Оделись и как-то вроде бы все потеряли свою индивидуальность. Это только на первый взгляд так казалось, а на самом-то деле индивидуальность не только осталась, но как-то даже подчеркнулась. Ну, например, всем же выдали одинаковое обмундирование, а вот сидит оно на каждом по-разному: на ком с шиком, а на ком как на палке! Смотреть тошно.
— Ну, Петь, — говорю я своему товарищу по группе Агееву. — Что ты согнулся, как знак вопроса? Выпрями спину-то! И фуражку выпрями, пригладь, — что она у тебя, как у повара колпак?

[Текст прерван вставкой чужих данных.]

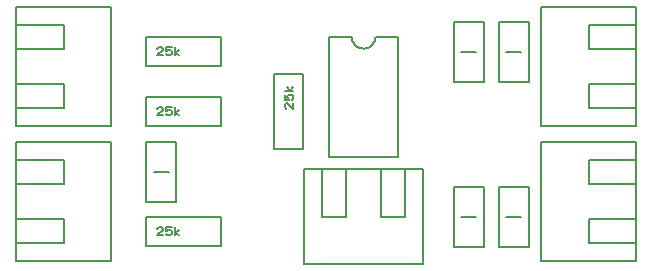
<source format=gto>
G75*
%MOIN*%
%OFA0B0*%
%FSLAX24Y24*%
%IPPOS*%
%LPD*%
%AMOC8*
5,1,8,0,0,1.08239X$1,22.5*
%
%ADD10C,0.0060*%
%ADD11C,0.0080*%
%ADD12C,0.0050*%
D10*
X016683Y008500D02*
X018983Y008500D01*
X018983Y012500D01*
X018233Y012500D01*
X018231Y012461D01*
X018225Y012422D01*
X018216Y012384D01*
X018203Y012347D01*
X018186Y012311D01*
X018166Y012278D01*
X018142Y012246D01*
X018116Y012217D01*
X018087Y012191D01*
X018055Y012167D01*
X018022Y012147D01*
X017986Y012130D01*
X017949Y012117D01*
X017911Y012108D01*
X017872Y012102D01*
X017833Y012100D01*
X017794Y012102D01*
X017755Y012108D01*
X017717Y012117D01*
X017680Y012130D01*
X017644Y012147D01*
X017611Y012167D01*
X017579Y012191D01*
X017550Y012217D01*
X017524Y012246D01*
X017500Y012278D01*
X017480Y012311D01*
X017463Y012347D01*
X017450Y012384D01*
X017441Y012422D01*
X017435Y012461D01*
X017433Y012500D01*
X016683Y012500D01*
X016683Y008500D01*
D11*
X015806Y008760D02*
X014861Y008760D01*
X014861Y011240D01*
X015806Y011240D01*
X015806Y008760D01*
X013073Y009528D02*
X010593Y009528D01*
X010593Y010472D01*
X013073Y010472D01*
X013073Y009528D01*
X011583Y009000D02*
X010583Y009000D01*
X010583Y007000D01*
X011583Y007000D01*
X011583Y009000D01*
X011333Y008000D02*
X010833Y008000D01*
X010593Y006472D02*
X013073Y006472D01*
X013073Y005528D01*
X010593Y005528D01*
X010593Y006472D01*
X010593Y011528D02*
X013073Y011528D01*
X013073Y012472D01*
X010593Y012472D01*
X010593Y011528D01*
X020833Y011000D02*
X020833Y013000D01*
X021833Y013000D01*
X021833Y011000D01*
X020833Y011000D01*
X022333Y011000D02*
X022333Y013000D01*
X023333Y013000D01*
X023333Y011000D01*
X022333Y011000D01*
X022583Y012000D02*
X023083Y012000D01*
X021583Y012000D02*
X021083Y012000D01*
X020833Y007500D02*
X021833Y007500D01*
X021833Y005500D01*
X020833Y005500D01*
X020833Y007500D01*
X022333Y007500D02*
X023333Y007500D01*
X023333Y005500D01*
X022333Y005500D01*
X022333Y007500D01*
X022583Y006500D02*
X023083Y006500D01*
X021583Y006500D02*
X021083Y006500D01*
D12*
X006259Y005622D02*
X006259Y005031D01*
X009408Y005031D01*
X009408Y008969D01*
X006259Y008969D01*
X006259Y008378D01*
X007833Y008378D01*
X007833Y007591D01*
X006259Y007591D01*
X006259Y008378D01*
X006259Y007591D02*
X006259Y006409D01*
X007833Y006409D01*
X007833Y005622D01*
X006259Y005622D01*
X006259Y006409D01*
X010958Y006100D02*
X011003Y006145D01*
X011093Y006145D01*
X011138Y006100D01*
X011138Y006055D01*
X010958Y005875D01*
X011138Y005875D01*
X011253Y005920D02*
X011298Y005875D01*
X011388Y005875D01*
X011433Y005920D01*
X011433Y006010D01*
X011388Y006055D01*
X011343Y006055D01*
X011253Y006010D01*
X011253Y006145D01*
X011433Y006145D01*
X011548Y006145D02*
X011548Y005875D01*
X011548Y005965D02*
X011683Y005875D01*
X011548Y005965D02*
X011683Y006055D01*
X015865Y004925D02*
X015865Y008075D01*
X016455Y008075D01*
X016455Y006500D01*
X017243Y006500D01*
X017243Y008075D01*
X018424Y008075D01*
X018424Y006500D01*
X019211Y006500D01*
X019211Y008075D01*
X019802Y008075D01*
X019802Y004925D01*
X015865Y004925D01*
X016455Y008075D02*
X017243Y008075D01*
X018424Y008075D02*
X019211Y008075D01*
X015478Y010090D02*
X015298Y010270D01*
X015253Y010270D01*
X015208Y010225D01*
X015208Y010135D01*
X015253Y010090D01*
X015478Y010090D02*
X015478Y010270D01*
X015433Y010385D02*
X015478Y010430D01*
X015478Y010520D01*
X015433Y010565D01*
X015343Y010565D01*
X015298Y010520D01*
X015298Y010475D01*
X015343Y010385D01*
X015208Y010385D01*
X015208Y010565D01*
X015208Y010679D02*
X015478Y010679D01*
X015388Y010679D02*
X015298Y010815D01*
X015388Y010679D02*
X015478Y010815D01*
X011683Y010055D02*
X011548Y009965D01*
X011683Y009875D01*
X011548Y009875D02*
X011548Y010145D01*
X011433Y010145D02*
X011253Y010145D01*
X011253Y010010D01*
X011343Y010055D01*
X011388Y010055D01*
X011433Y010010D01*
X011433Y009920D01*
X011388Y009875D01*
X011298Y009875D01*
X011253Y009920D01*
X011138Y009875D02*
X010958Y009875D01*
X011138Y010055D01*
X011138Y010100D01*
X011093Y010145D01*
X011003Y010145D01*
X010958Y010100D01*
X009408Y009531D02*
X009408Y013469D01*
X006259Y013469D01*
X006259Y012878D01*
X007833Y012878D01*
X007833Y012091D01*
X006259Y012091D01*
X006259Y012878D01*
X006259Y012091D02*
X006259Y010909D01*
X007833Y010909D01*
X007833Y010122D01*
X006259Y010122D01*
X006259Y010909D01*
X006259Y010122D02*
X006259Y009531D01*
X009408Y009531D01*
X010958Y011875D02*
X011138Y012055D01*
X011138Y012100D01*
X011093Y012145D01*
X011003Y012145D01*
X010958Y012100D01*
X010958Y011875D02*
X011138Y011875D01*
X011253Y011920D02*
X011298Y011875D01*
X011388Y011875D01*
X011433Y011920D01*
X011433Y012010D01*
X011388Y012055D01*
X011343Y012055D01*
X011253Y012010D01*
X011253Y012145D01*
X011433Y012145D01*
X011548Y012145D02*
X011548Y011875D01*
X011548Y011965D02*
X011683Y012055D01*
X011548Y011965D02*
X011683Y011875D01*
X023759Y013469D02*
X023759Y009531D01*
X026908Y009531D01*
X026908Y010122D01*
X025333Y010122D01*
X025333Y010909D01*
X026908Y010909D01*
X026908Y010122D01*
X026908Y010909D02*
X026908Y012091D01*
X025333Y012091D01*
X025333Y012878D01*
X026908Y012878D01*
X026908Y012091D01*
X026908Y012878D02*
X026908Y013469D01*
X023759Y013469D01*
X023759Y008969D02*
X023759Y005031D01*
X026908Y005031D01*
X026908Y005622D01*
X025333Y005622D01*
X025333Y006409D01*
X026908Y006409D01*
X026908Y005622D01*
X026908Y006409D02*
X026908Y007591D01*
X025333Y007591D01*
X025333Y008378D01*
X026908Y008378D01*
X026908Y007591D01*
X026908Y008378D02*
X026908Y008969D01*
X023759Y008969D01*
M02*

</source>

А он отмахнулся от меня, как от назойливой мухи:
— А мне и так хорошо.
Вот и все тут.
И сапоги у него тоже какие-то — култышками и рыжие. Ну почисть их сапожным кремом, доведи до блеска. И ходить надо тоже с достоинством. Подтянись, держи голову высоко и ногу ставь твердо.
— Петь, ну ты же курсант, понимаешь? Будущий летчик, так держи себя браво, шагай красиво!
— Отстань! — сердился он. — Мне и так хорошо.
Это у него отговорка такая была любимая.
Ну, за нас, конечно, сразу взялись: строевые занятия, шагистика. Старшины, назначенные из курсантов, побывавших в армии, свое дело знали. А дело-то, собственно, все в том, чтобы красиво, четко подавать команды. Такие команды и выполняются с удовольствием.